House in presidential-election years. Thus after 1972, when it would take effect--and when Johnson himself will no longer be a candidate--the presidential party could not suffer its traditional off-year losses in the House. By strengthening the presidential coattails, the amendment, in Celler's words, would make the House "subservient to the presidential will." Since the President has no veto power over constitutional amendments, Congress can submit to the states any draft it chooses. An alternative to the Johnson proposal would provide for staggered elections, with half the House members running every two years. But even this would increase the President's influence on the House by assuring four-year terms for those of his party carried in with him. As it is, argues Historian James MacGregor Burns, economic and technological change have made the presidency a "super-office," with unprecedented powers. In Presidential Government: The Crucible of Leadership, published last week, Burns notes that the President's executive staff has grown to more than 1,500, while the White House is "a round-the-clock, round-the-year campaign headquarters." The evergrowing federal budget gives the Administration more and more power over industry and the economy. As federal spending programs grow and diversify, Burns points out, the President's leverage on local communities will increase correspondingly. *

"Consensus v. Challenge." Neither a political conservative nor a dogmatic states-righter, Burns, a history professor at Williams College and sometime adviser to John Kennedy, sees much that is good and necessary in what has happened. Yet he fears its future implications, when what he calls the "corruption of consensus" may ultimately cause the Government to become "flabby and complacent and lose the cutting edge of energy, initiative and innovation." He predicts that "the passion will have disappeared, and increasingly the compulsion of purpose will be dissipated."

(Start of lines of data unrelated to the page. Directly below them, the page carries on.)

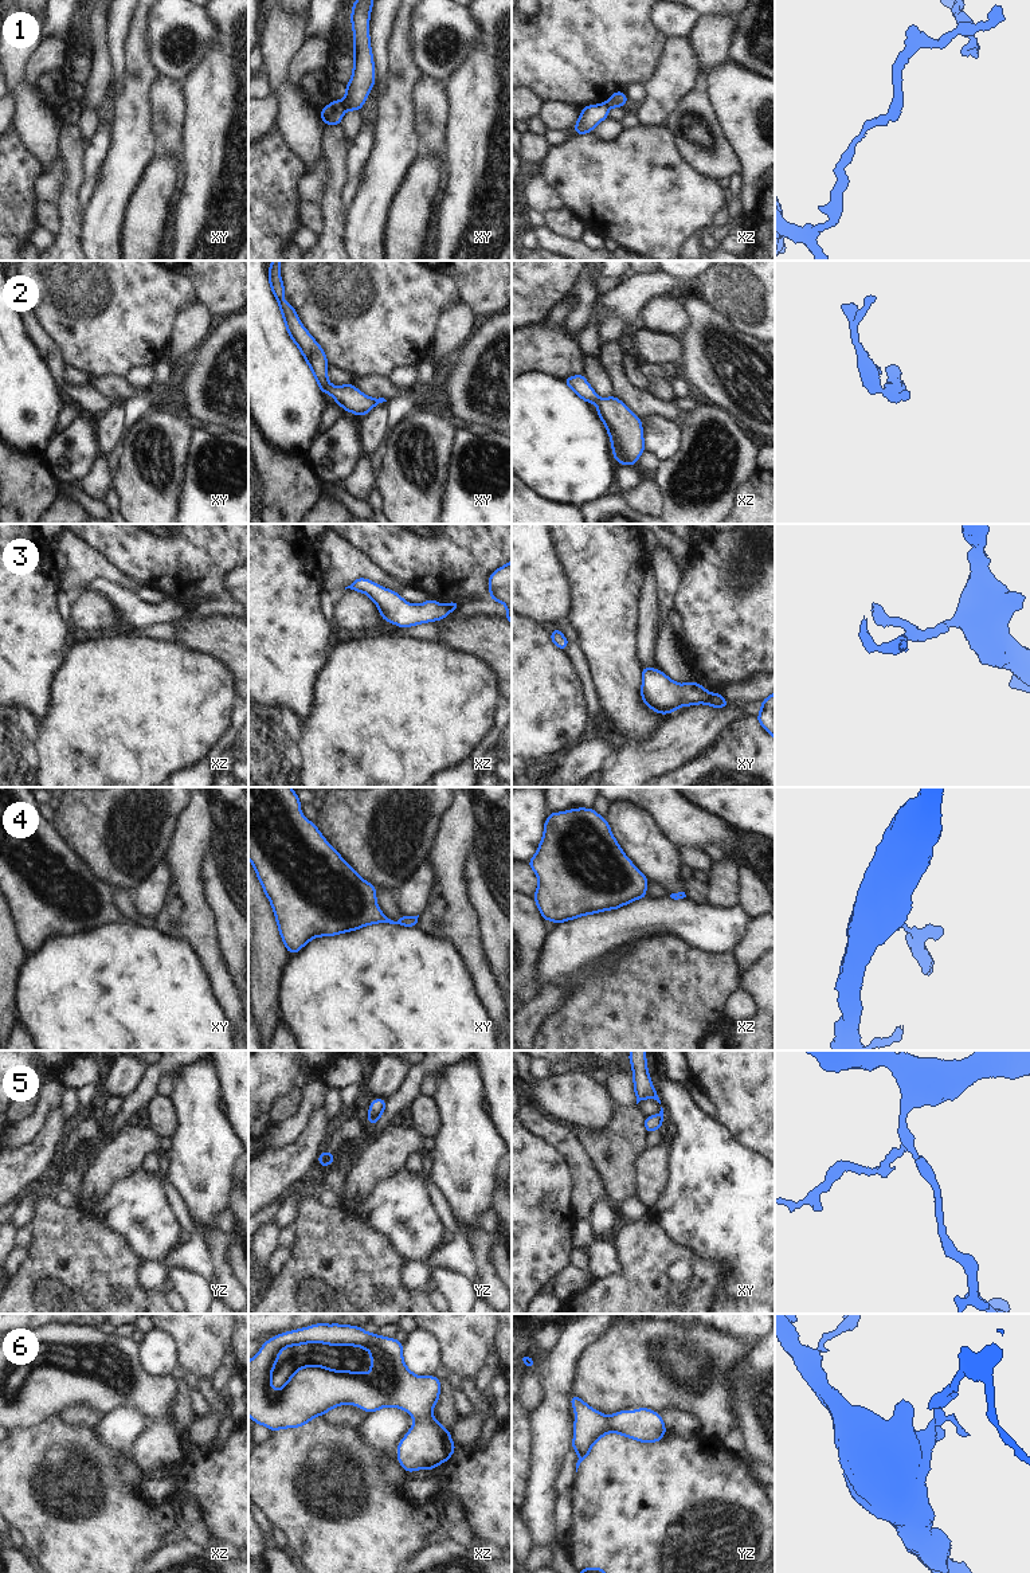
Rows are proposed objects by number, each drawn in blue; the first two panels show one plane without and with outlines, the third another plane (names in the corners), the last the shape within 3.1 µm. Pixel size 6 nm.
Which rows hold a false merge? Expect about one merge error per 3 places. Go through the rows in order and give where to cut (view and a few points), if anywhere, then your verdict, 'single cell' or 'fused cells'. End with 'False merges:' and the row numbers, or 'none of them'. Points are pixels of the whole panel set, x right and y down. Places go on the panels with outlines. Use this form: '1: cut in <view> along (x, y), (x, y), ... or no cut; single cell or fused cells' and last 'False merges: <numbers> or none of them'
1: cut in xy along (341, 101), (345, 109); fused cells
2: no cut; single cell
3: cut in xy along (712, 693), (704, 703); fused cells
4: no cut; single cell
5: cut in yz along (368, 1114), (375, 1122); fused cells
6: no cut; single cell
False merges: 1, 3, 5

The extent of the Goldwater defeat gave Johnson a massive mandate that was denied both Dwight Eisenhower and John Kennedy, who enjoyed virtually the same statutory and economic powers available to Johnson but had considerable trouble with Congress (as underscored by Burns's last book, Deadlock of Democracy). Nonetheless, as Congress considers Lyndon Johnson's constitutional amendments, Burns concludes with a timely warning. "A great society," he says, "needs not consensus but creative leadership and creative opposition. It needs the sting of challenge in a society rich in diversity and in a politics rich in dissent."

*John Quincy Adams in 1824, Rutherford B. Hayes in 1876, and Benjamin Harrison in 1888. *A contrary view is advanced in the January FORTUNE, in which Editor Max Ways argues that Johnson's "creative federalism" is a dynamic force that enhances rather than diminishes the powers of cities and states by giving them the responsibility as well as the resources for meeting their problems.